Exercise instructions |
Produce a verbatim copy of the following records, leaving out all pictures.

(Dataset entries)
* * * * * * *

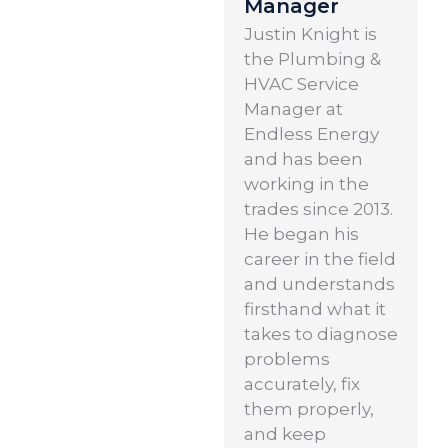
Manager
Justin Knight is
the Plumbing &
HVAC Service
Manager at
Endless Energy
and has been
working in the
trades since 2013.
He began his
career in the field
and understands
firsthand what it
takes to diagnose
problems
accurately, fix
them properly,
and keep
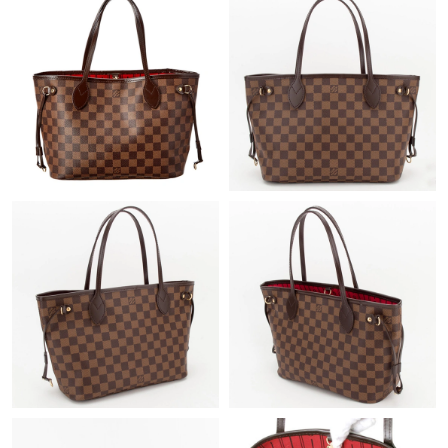
Just Sold: Vince from Las Vegas on Jul 12, 2026 at 12:58 PM.
Just Sold: Jack from Orlando on May 29, 2026 at 4:28 PM.
Just Sold: Sam from Seattle on May 13, 2026 at 8:05 AM.
Just Sold: Olivia from Philadelphia on May 21, 2026 at 2:56 PM.
Just Sold: Megan from Las Vegas on Jul 22, 2026 at 11:27 PM.
Just Sold: Milo from Miami on May 15, 2026 at 6:48 PM.
Just Sold: Fiona from Sydney on May 26, 2026 at 5:19 PM.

* * * * * * *

Response |
Manager
Justin Knight is
the Plumbing &
HVAC Service
Manager at
Endless Energy
and has been
working in the
trades since 2013.
He began his
career in the field
and understands
firsthand what it
takes to diagnose
problems
accurately, fix
them properly,
and keep
Just Sold: Vince from Las Vegas on Jul 12, 2026 at 12:58 PM.
Just Sold: Jack from Orlando on May 29, 2026 at 4:28 PM.
Just Sold: Sam from Seattle on May 13, 2026 at 8:05 AM.
Just Sold: Olivia from Philadelphia on May 21, 2026 at 2:56 PM.
Just Sold: Megan from Las Vegas on Jul 22, 2026 at 11:27 PM.
Just Sold: Milo from Miami on May 15, 2026 at 6:48 PM.
Just Sold: Fiona from Sydney on May 26, 2026 at 5:19 PM.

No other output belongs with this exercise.